**Instruction**:
Copy out each line in the listing below where the word "ARTICLE" appears.

● ● ● ● ● ● ●

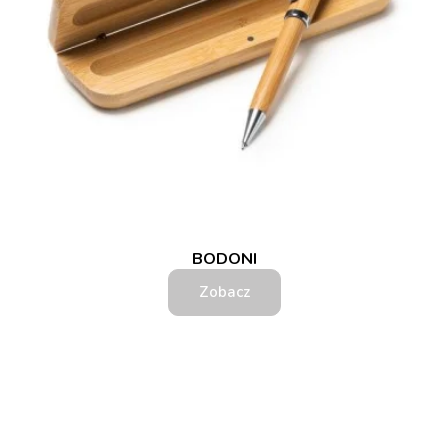
BODONI
Zobacz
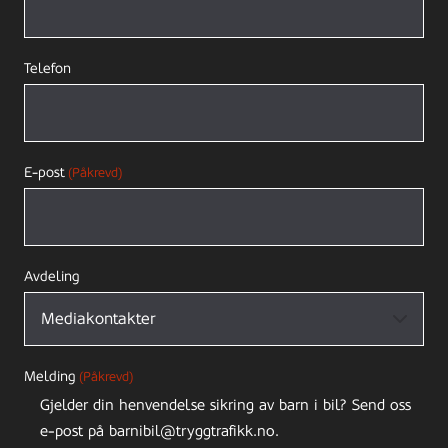
Telefon
E-post
(Påkrevd)
Avdeling
Melding
(Påkrevd)
Gjelder din henvendelse sikring av barn i bil? Send oss
e-post på barnibil@tryggtrafikk.no.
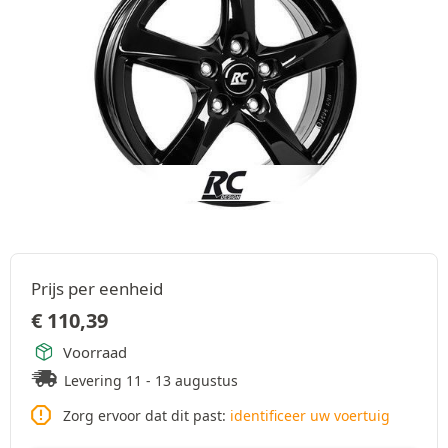
Prijs per eenheid
€
110,39
Voorraad
Levering 11 - 13 augustus
Zorg ervoor dat dit past:
identificeer uw voertuig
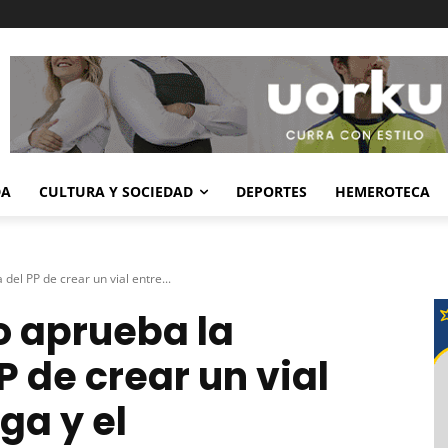
DA
CULTURA Y SOCIEDAD
DEPORTES
HEMEROTECA
el PP de crear un vial entre...
o aprueba la
 de crear un vial
ga y el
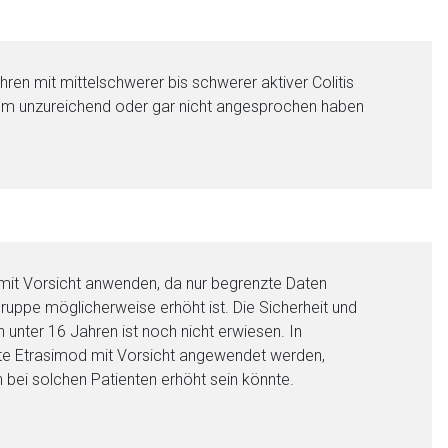
ren mit mittelschwerer bis schwerer aktiver Colitis
ikum unzureichend oder gar nicht angesprochen haben
nen Web-Seite ist deren
 mit Vorsicht anwenden, da nur begrenzte Daten
ruppe möglicherweise erhöht ist. Die Sicherheit und
liste.de
Zur Seite
unter 16 Jahren ist noch nicht erwiesen. In
lte Etrasimod mit Vorsicht angewendet werden,
 bei solchen Patienten erhöht sein könnte.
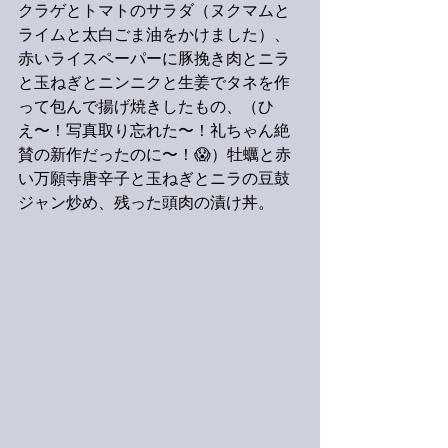
クラゲとトマトのサラダ（ヌクマムと
ライムと太白ごま油をかけました）、
赤いライスペーパーに豚挽き肉とニラ
と玉ねぎとニンニクと生姜でタネを作
って包んで揚げ焼きしたもの、（ひ
え〜！写真取り忘れた〜！礼ちゃん絶
賛の新作だったのに〜！😱）牡蠣と赤
い万願寺唐辛子と玉ねぎとニラの豆鼓
ジャン炒め、残った頭肉の漬け丼。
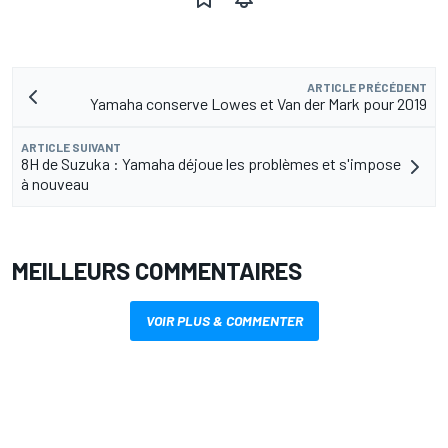
ARTICLE PRÉCÉDENT
Yamaha conserve Lowes et Van der Mark pour 2019
ARTICLE SUIVANT
8H de Suzuka : Yamaha déjoue les problèmes et s'impose
à nouveau
MEILLEURS COMMENTAIRES
VOIR PLUS & COMMENTER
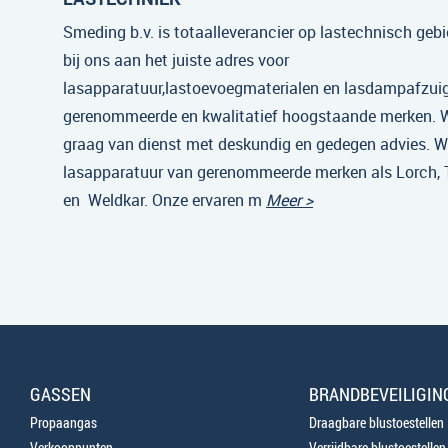
Smeding b.v. is totaalleverancier op lastechnisch gebi
bij ons aan het juiste adres voor
lasapparatuur,lastoevoegmaterialen en lasdampafzui
gerenommeerde en kwalitatief hoogstaande merken. Wi
graag van dienst met deskundig en gedegen advies. Wi
lasapparatuur van gerenommeerde merken als Lorch,
en Weldkar. Onze ervaren m
Meer >
GASSEN
BRANDBEVEILIGIN
Propaangas
Draagbare blustoestellen
Verkooppunten
Verrijdbare blustoestellen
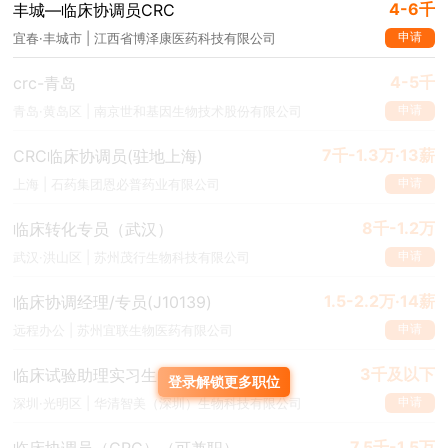
4-6千
丰城—临床协调员CRC
申请
宜春·丰城市 | 江西省博泽康医药科技有限公司
4-5千
crc-青岛
申请
青岛·黄岛区 | 南京世和基因生物技术股份有限公司
7千-1.3万·13薪
CRC临床协调员(驻地上海)
申请
上海 | 石药集团恩必普药业有限公司
8千-1.2万
临床转化专员（武汉）
申请
武汉·洪山区 | 苏州茂行生物科技有限公司
1.5-2.2万·14薪
临床协调经理/专员(J10139)
申请
远程办公 | 苏州宜联生物医药有限公司
3千及以下
临床试验助理实习生
登录解锁更多职位
申请
深圳·光明区 | 华清智美（深圳）生物科技有限公司
7.5千-1.5万
临床协调员（CRC）（可兼职）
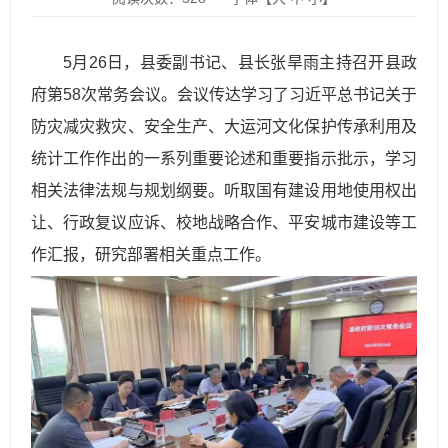
5月26日，县委副书记、县长张旱雨主持召开县政
府第58次常务会议。会议传达学习了习近平总书记关于
防灾减灾救灾、安全生产、大运河文化保护传承利用及
统计工作作出的一系列重要论述和重要指示批示，学习
相关法律法规与规划纲要。听取国有建设用地使用权出
让、行政复议应诉、校地战略合作、平安城市建设等工
作汇报，研究部署相关重点工作。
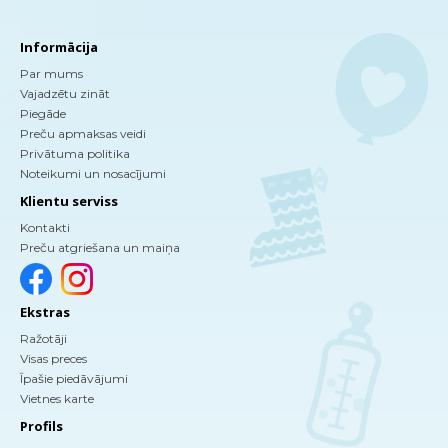
Informācija
Par mums
Vajadzētu zināt
Piegāde
Preču apmaksas veidi
Privātuma politika
Noteikumi un nosacījumi
Klientu serviss
Kontakti
Preču atgriešana un maiņa
Ekstras
Ražotāji
Visas preces
Īpašie piedāvājumi
Vietnes karte
Profils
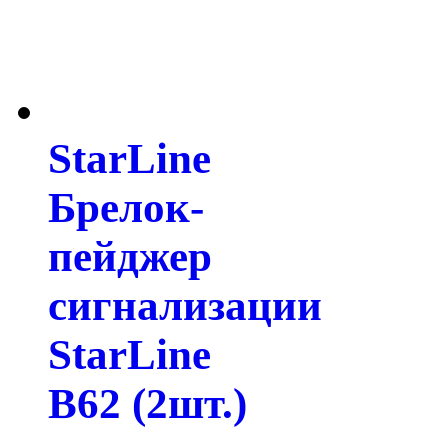
StarLine
Брелок-
пейджер
сигнализации
StarLine
B62 (2шт.)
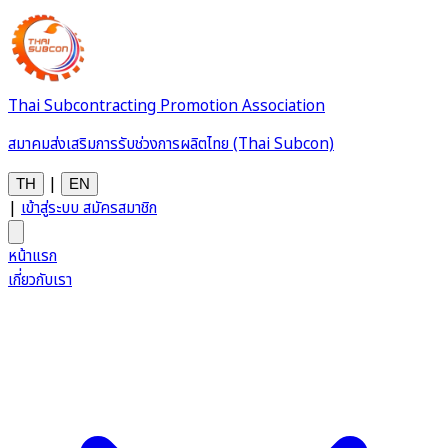
Thai Subcontracting Promotion Association
สมาคมส่งเสริมการรับช่วงการผลิตไทย (Thai Subcon)
|
TH
EN
|
เข้าสู่ระบบ
สมัครสมาชิก
หน้าแรก
เกี่ยวกับเรา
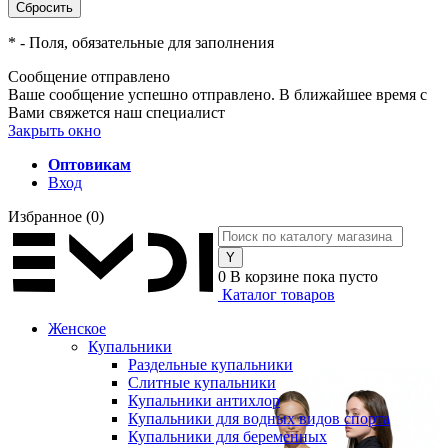
*
- Поля, обязательные для заполнения
Сообщение отправлено
Ваше сообщение успешно отправлено. В ближайшее время с
Вами свяжется наш специалист
Закрыть окно
Оптовикам
Вход
Избранное
(0)
0
В корзине
пока пусто
Каталог товаров
Женское
Купальники
Раздельные купальники
Слитные купальники
Купальники антихлор
Купальники для водных видов спорта
Купальники для беременных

● ● ● ● ● ● ●

**Solved problem**:
ARTICLE PRÉCÉDENT
ARTICLE SUIVANT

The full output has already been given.